Hundehaltung

Dummytraining mit Hund: Was ist das eigentlich?

Das Prinzip von Dummytraining ist ganz einfach: Der Mensch wirft einen Gegenstand, den Dummy, und sein Hund muss ihn apportieren und zu ihm zurückbringen. Das Training wurde entwickelt, um Jagdhunde zum Apportieren von Wild auszubilden. 
Dummytraining ist ein beliebter Hundesport bei Retriever-Besitzern – Bild: Shutterstock / vgm
Dummytraining ist ein beliebter Hundesport bei Retriever-Besitzern – Bild: Shutterstock / vgm

Sinn und Zweck des Dummytrainings ist es, für die Ausbildung von Jagdhunden kein echtes Wild einsetzen zu müssen – mit einer Attrappe zu üben, ist einfach tierfreundlicher.
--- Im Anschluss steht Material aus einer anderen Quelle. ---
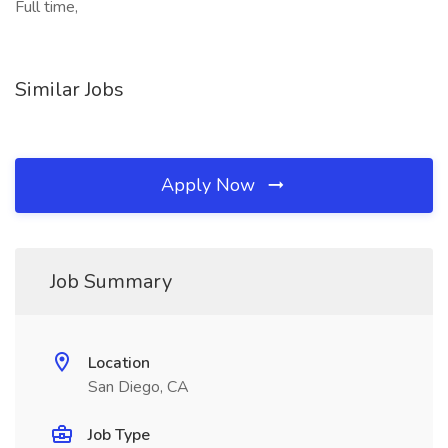
Full time,
Similar Jobs
Apply Now
Job Summary
Location
San Diego, CA
Job Type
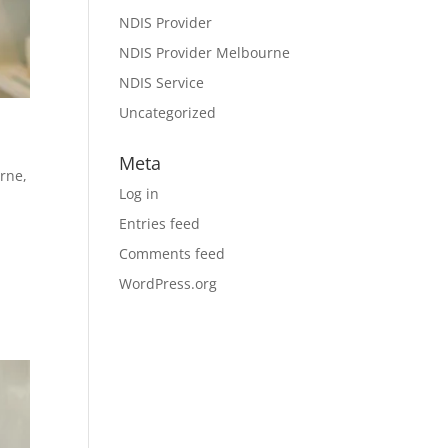
NDIS Provider
NDIS Provider Melbourne
NDIS Service
Uncategorized
Meta
urne
,
Log in
Entries feed
Comments feed
WordPress.org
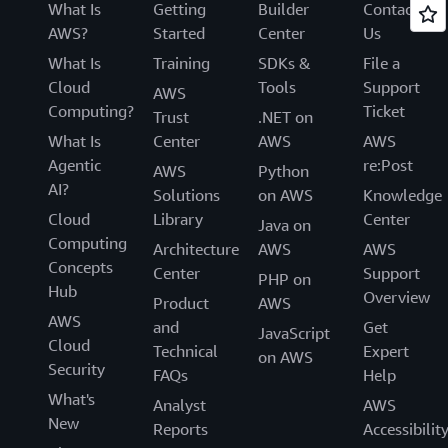
What Is
Getting
Builder
Contact
AWS?
Started
Center
Us
What Is
Training
SDKs &
File a
Cloud
Tools
Support
AWS
Computing?
Ticket
Trust
.NET on
What Is
Center
AWS
AWS
Agentic
re:Post
AWS
Python
AI?
Solutions
on AWS
Knowledge
Cloud
Library
Center
Java on
Computing
Architecture
AWS
AWS
Concepts
Center
Support
PHP on
Hub
Overview
Product
AWS
AWS
and
Get
JavaScript
Cloud
Technical
Expert
on AWS
Security
FAQs
Help
What's
Analyst
AWS
New
Reports
Accessibilit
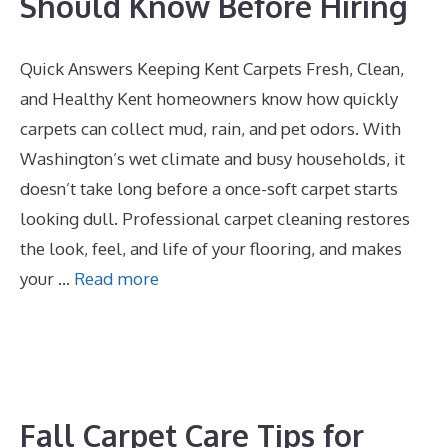
Should Know Before Hiring
Quick Answers Keeping Kent Carpets Fresh, Clean,
and Healthy Kent homeowners know how quickly
carpets can collect mud, rain, and pet odors. With
Washington’s wet climate and busy households, it
doesn’t take long before a once-soft carpet starts
looking dull. Professional carpet cleaning restores
the look, feel, and life of your flooring, and makes
your …
Read more
Fall Carpet Care Tips for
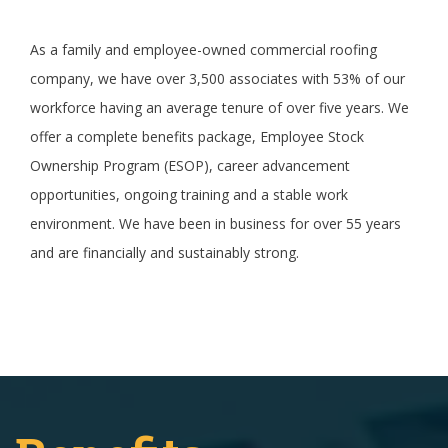
As a family and employee-owned commercial roofing
company, we have over 3,500 associates with 53% of our
workforce having an average tenure of over five years. We
offer a complete benefits package, Employee Stock
Ownership Program (ESOP), career advancement
opportunities, ongoing training and a stable work
environment. We have been in business for over 55 years
and are financially and sustainably strong.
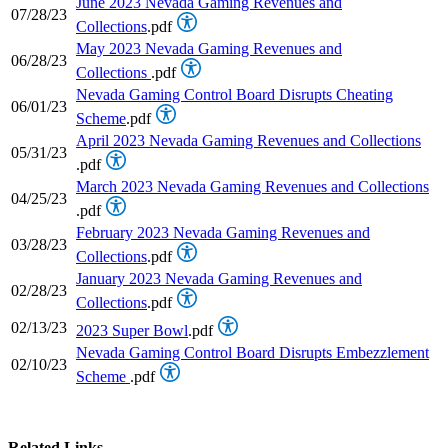
June 2023 Nevada Gaming Revenues and
07/28/23
Collections
.pdf
May 2023 Nevada Gaming Revenues and
06/28/23
Collections
.pdf
Nevada Gaming Control Board Disrupts Cheating
06/01/23
Scheme
.pdf
April 2023 Nevada Gaming Revenues and Collections
05/31/23
.pdf
March 2023 Nevada Gaming Revenues and Collections
04/25/23
.pdf
February 2023 Nevada Gaming Revenues and
03/28/23
Collections
.pdf
January 2023 Nevada Gaming Revenues and
02/28/23
Collections
.pdf
02/13/23
2023 Super Bowl
.pdf
Nevada Gaming Control Board Disrupts Embezzlement
02/10/23
Scheme
.pdf
Related Links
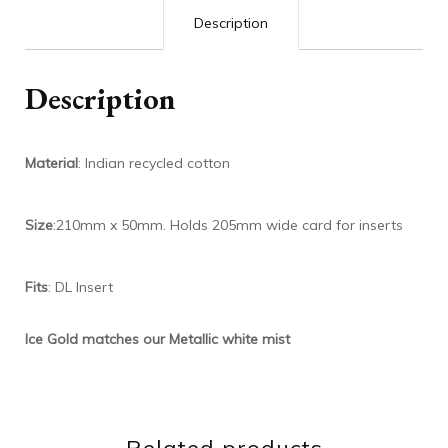
Description
Description
Material
: Indian recycled cotton
Size
:210mm x 50mm. Holds 205mm wide card for inserts
Fits
: DL Insert
Ice Gold matches our Metallic white mist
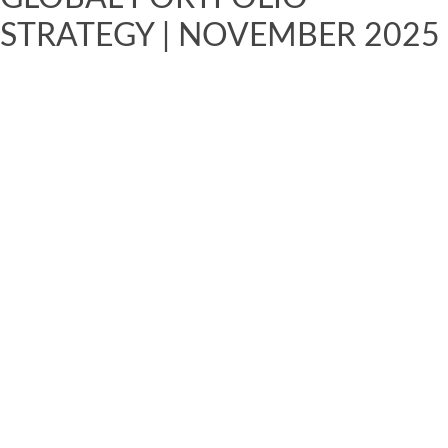
STRATEGY | NOVEMBER 2025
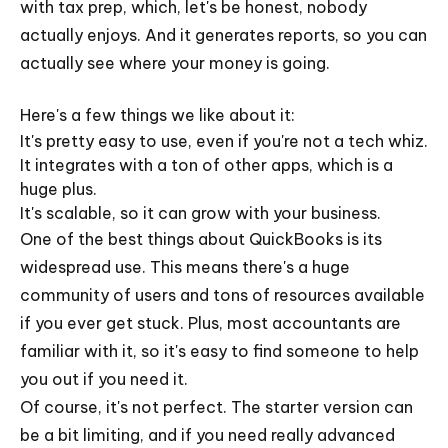
with tax prep, which, let's be honest, nobody
actually enjoys. And it generates reports, so you can
actually see where your money is going.
Here's a few things we like about it:
It's pretty easy to use, even if you're not a tech whiz.
It integrates with a ton of other apps, which is a
huge plus.
It's scalable, so it can grow with your business.
One of the best things about QuickBooks is its
widespread use. This means there's a huge
community of users and tons of resources available
if you ever get stuck. Plus, most accountants are
familiar with it, so it's easy to find someone to help
you out if you need it.
Of course, it's not perfect. The starter version can
be a bit limiting, and if you need really advanced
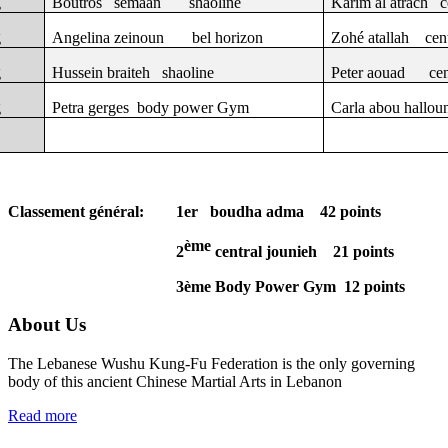
g
Boutros
semaan
shaoline
Karim al atrach
c
g
Angelina zeinoun
bel horizon
Zohé atallah
cen
g
Hussein braiteh
shaoline
Peter aouad
cen
g
Petra gerges
body power Gym
Carla abou hallou
Classement général:
1er
boudha adma
42 points
ème
2
central jounieh
21 points
3ème Body Power Gym
12 points
About Us
The Lebanese Wushu Kung-Fu Federation is the only governing
body of this ancient Chinese Martial Arts in Lebanon
Read more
Das Training ist auch für Halter von Jagdhunden geeignet, die ihre Vierbeiner als Familienhunde und nicht für die Jagd halten möchten: Dummytraining lastet die Hunde aus und sorgt dafür, dass sie ihren Jagdtrieb ausleben können – aber eben nicht in freier Wildbahn.

Wie funktioniert das Dummytraining?

Beim Dummytraining arbeiten Mensch und Hund im Team: Der Hundebesitzer wirft einen apportierbaren Gegenstand, den Dummy. Der Hund muss dessen Flugweg mit dem Blick verfolgen, auf Kommando loslaufen und den Gegenstand holen, um ihn seinem Herrchen zurückzubringen. So einfach das klingt, so unterschiedlich können die Trainingseinheiten gestaltet werden, damit es spannend bleibt. Das Training kann überall stattfinden: Im Garten, im Wald, am Wasser oder auf dem Feld – je mehr Abwechslung das Umfeld dem Hund bietet, umso interessanter ist es für ihn. Verschiedene Aufgabenstellungen – zum Beispiel das Apportieren aus dem Gebüsch oder aus dem Wasser – machen das Training zur Herausforderung und lasten auch Vierbeiner mit hohem Jagdtrieb optimal aus.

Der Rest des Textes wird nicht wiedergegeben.